== Segment start ==
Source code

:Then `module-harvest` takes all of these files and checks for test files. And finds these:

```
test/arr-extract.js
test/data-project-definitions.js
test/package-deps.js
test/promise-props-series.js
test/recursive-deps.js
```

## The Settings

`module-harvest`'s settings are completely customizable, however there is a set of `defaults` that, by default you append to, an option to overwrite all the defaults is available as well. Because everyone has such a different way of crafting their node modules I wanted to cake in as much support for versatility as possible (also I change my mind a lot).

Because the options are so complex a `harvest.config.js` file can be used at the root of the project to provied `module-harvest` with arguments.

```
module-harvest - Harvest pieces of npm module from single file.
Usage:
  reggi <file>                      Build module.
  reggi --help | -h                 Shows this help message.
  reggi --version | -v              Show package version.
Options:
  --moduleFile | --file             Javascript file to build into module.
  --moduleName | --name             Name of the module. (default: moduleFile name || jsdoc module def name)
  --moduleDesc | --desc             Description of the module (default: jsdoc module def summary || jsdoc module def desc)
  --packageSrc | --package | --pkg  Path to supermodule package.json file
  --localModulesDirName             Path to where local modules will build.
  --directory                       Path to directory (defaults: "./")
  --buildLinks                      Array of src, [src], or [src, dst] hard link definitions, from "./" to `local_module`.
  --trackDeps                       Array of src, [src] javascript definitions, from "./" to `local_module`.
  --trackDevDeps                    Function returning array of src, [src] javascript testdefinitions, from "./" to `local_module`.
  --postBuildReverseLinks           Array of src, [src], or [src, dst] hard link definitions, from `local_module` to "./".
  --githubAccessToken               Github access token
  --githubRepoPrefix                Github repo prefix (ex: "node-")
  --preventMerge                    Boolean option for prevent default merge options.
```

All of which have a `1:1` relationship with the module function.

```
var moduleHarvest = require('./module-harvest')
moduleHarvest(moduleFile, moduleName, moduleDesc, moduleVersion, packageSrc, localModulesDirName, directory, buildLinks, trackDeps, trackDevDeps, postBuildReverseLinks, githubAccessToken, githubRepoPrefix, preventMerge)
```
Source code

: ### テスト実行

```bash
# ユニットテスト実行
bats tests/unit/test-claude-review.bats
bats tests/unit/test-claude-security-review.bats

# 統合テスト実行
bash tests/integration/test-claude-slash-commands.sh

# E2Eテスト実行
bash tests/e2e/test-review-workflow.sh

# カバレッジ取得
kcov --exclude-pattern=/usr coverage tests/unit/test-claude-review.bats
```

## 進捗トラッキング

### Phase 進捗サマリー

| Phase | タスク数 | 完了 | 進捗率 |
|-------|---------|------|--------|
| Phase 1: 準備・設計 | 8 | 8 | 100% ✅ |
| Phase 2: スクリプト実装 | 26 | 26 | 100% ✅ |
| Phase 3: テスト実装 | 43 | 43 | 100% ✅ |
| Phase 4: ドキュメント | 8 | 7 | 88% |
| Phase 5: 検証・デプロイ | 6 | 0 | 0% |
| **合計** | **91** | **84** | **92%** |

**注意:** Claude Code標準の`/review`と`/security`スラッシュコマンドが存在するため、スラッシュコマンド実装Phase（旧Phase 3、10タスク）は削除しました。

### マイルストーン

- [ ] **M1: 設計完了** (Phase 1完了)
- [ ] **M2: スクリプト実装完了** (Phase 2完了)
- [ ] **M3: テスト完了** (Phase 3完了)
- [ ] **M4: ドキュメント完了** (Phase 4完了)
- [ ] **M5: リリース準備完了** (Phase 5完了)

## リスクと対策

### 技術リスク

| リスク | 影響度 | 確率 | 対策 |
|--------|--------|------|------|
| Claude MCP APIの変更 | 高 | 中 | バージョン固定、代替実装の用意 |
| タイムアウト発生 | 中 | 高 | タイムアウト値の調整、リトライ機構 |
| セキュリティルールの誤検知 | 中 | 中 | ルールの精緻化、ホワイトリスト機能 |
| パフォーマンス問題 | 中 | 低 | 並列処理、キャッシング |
== Segment end ==
Work required:
Lines from the top of the entries above to the line that contains "mind a lot)." should be set down exactly, please, with both ends kept and nothing added.

Completed exercise:
Source code

:Then `module-harvest` takes all of these files and checks for test files. And finds these:

```
test/arr-extract.js
test/data-project-definitions.js
test/package-deps.js
test/promise-props-series.js
test/recursive-deps.js
```

## The Settings

`module-harvest`'s settings are completely customizable, however there is a set of `defaults` that, by default you append to, an option to overwrite all the defaults is available as well. Because everyone has such a different way of crafting their node modules I wanted to cake in as much support for versatility as possible (also I change my mind a lot).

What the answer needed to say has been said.